Its been over a week since I debriefed the Overday. Here is the promised second half of the DND Role-playing adventure!
After passing the Druid Worthiness Tests, the party got the real news on what had been happening in this part of Frostreach. The leader of the Druids explained that they have little trust for Clan Bear’s ability to gather real information about the realm. In the eyes of the Druids, the Frost Giants and Orcs are not trying to unite. The Druids have information that suggest that the Frost Giants and Orcs could be negotiated with peacefully to avoid any further damage to the realm from war.

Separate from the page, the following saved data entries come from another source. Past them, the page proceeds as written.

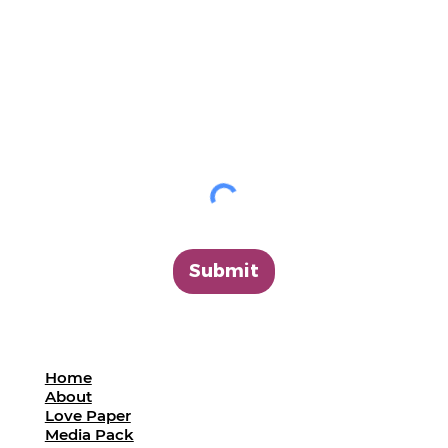
Submit
Home
About
Love Paper
Media Pack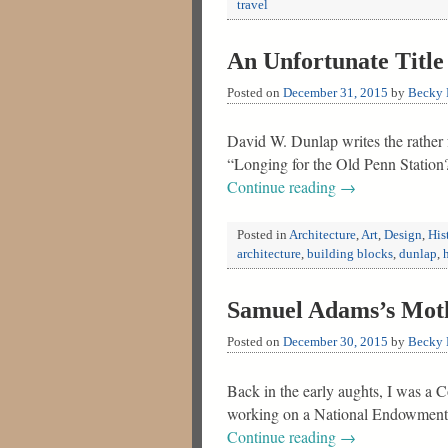
travel
An Unfortunate Title 
Posted on
December 31, 2015
by
Becky F
David W. Dunlap writes the rather
“Longing for the Old Penn Station?
Continue reading
→
Posted in
Architecture
,
Art
,
Design
,
His
architecture
,
building blocks
,
dunlap
,
Samuel Adams’s Moth
Posted on
December 30, 2015
by
Becky F
Back in the early aughts, I was a 
working on a National Endowment f
Continue reading
→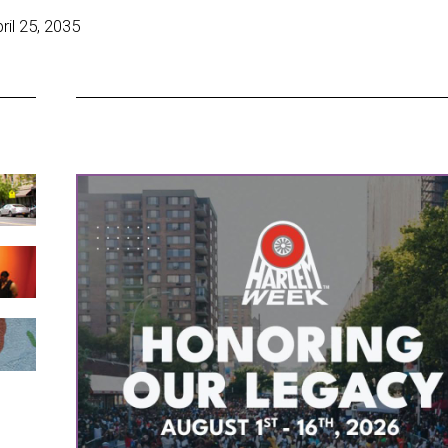
il 25, 2035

The Druids plan to send an emissary, one of their Shamans, to negotiate peace with both of the factions to the North. The problem is getting there. Even though the Druids control Cloud Step Ravine, and the Crossing, they cannot patrol the entire ravine. The players are informed that it is likely that rogue warmongering groups of Orcs will attack the crossing. Their job is in two parts: 1) Protect the Shaman at all costs and 2) Decide how they will do that.
The Ravine crossing is divided into three cable cars. Each car has an interior and a top that can be accessed via a ladder. The Shaman was at the front of the first car. The players had to decide, at the start, where each of their twelve group members would be placed to defend the cars and the Shaman.
After deciding, they loaded up into or on top of the tram and began the trek over the Cloud Step Ravine. The first half of the crossing was without incident. Then, they heard sounds from below and saw what looked like birds flying towards them.
They weren’t birds. They were giant bats carrying orogs (large orcs) in their talons. The orcs on the ravine below were attempting to use a unique mode of transportation to assault the cars where they were most vulnerable and could not be protected by the Druids. The combat was designed to have several challenges: 1) Every time a character missed a melee attack on top of the tram, they risked falling, 2) anytime the players tried to climb from the top to the bottom of a car, or jumped from car to car, they risked falling, 3) The bats would continue to drop off orogs until they were killed and 4) The bats could not be attacked unless the players were in the air (Manticore and someone riding on his back) or until they were a certain distance from the trams.
That sounds awesome, I know, but I messed it up right from the start by using the published stats of the bats. The Gamers recognized right away that the bats were the biggest threat and with only 22 hit points, the bats went down quick. I should have just made “super” bats with more hit points. I tried to mitigate this by having a bat that was about to die HURL an Orog at the cars. Some orogs made it, some didn’t. I sent in a second wave of bats and orogs, doubling what I had originally intended, to make a threat out of it.
The players had some really cool ideas during this encounter. Some highlights include: 1) Dominick casting an illusion on the Shaman to hide him in case any Orog got into the car. This turned out to be critical because I did get one in there and he was confused long enough for Dominick and some other players to take him out, 2) Sandy throwing spears at Orogs that were hurled at the cars, one of which provided sufficient force to prevent him from actually reaching the cart, 3) Heaven and Candace taking advantage of some fire-bomb acorns that they got in the forest, 4) Josh picking up an Orog to hurl him off a car and 5) Liam returning with his long time PC in our game to make a cameo appearance.
Liam did a good job running support. I basically pulled all 12 players into one group around a sheet of paper with a drawing of the three cars.
I divided the twelve players into initiative “groups” (High, average, low) to make it more manageable and then we took turns starting with different people in each group each round to give it a little variety. Liam did all of the attacks for the enemies. I handled positioning and hit points. Liam did not care for the fact that no characters died, but I’m not about to suck the fun out of the game just for the sake of challenge. Most of our players are just developing their RPG experiences and they need to see it as an enjoyable endeavor at all times. Candace did take a huge hit from an Orog and dropped unconscious, but she was quickly revived by a teammate. So, the threat of character death was always there. There were all kinds of DC 5 Dex checks that needed to be made to avoid falling into the Ravine as well.
After the players repelled the Orog threat, they made it to the other side and each received an uncommon magical item as a reward from the Druids. This marks the first time that I’m bringing magic items into the game because I want it to be mysterious and powerful to players. These prizes ranged from +1 weapons (just a few) to interesting pieces of kit like Boots of Elvenkind or Bags of Tricks.
Any player who had not won a dice set early got one from the pool as well so that everyone has dice to play with moving forward. It was an awesome time.
We wrapped up the Overday with clean up, which went smoothly. I was exhausted from the amount of mental effort I had expended that day but Grayson did a great job, as always, with coordinating the clean up. Qapla’!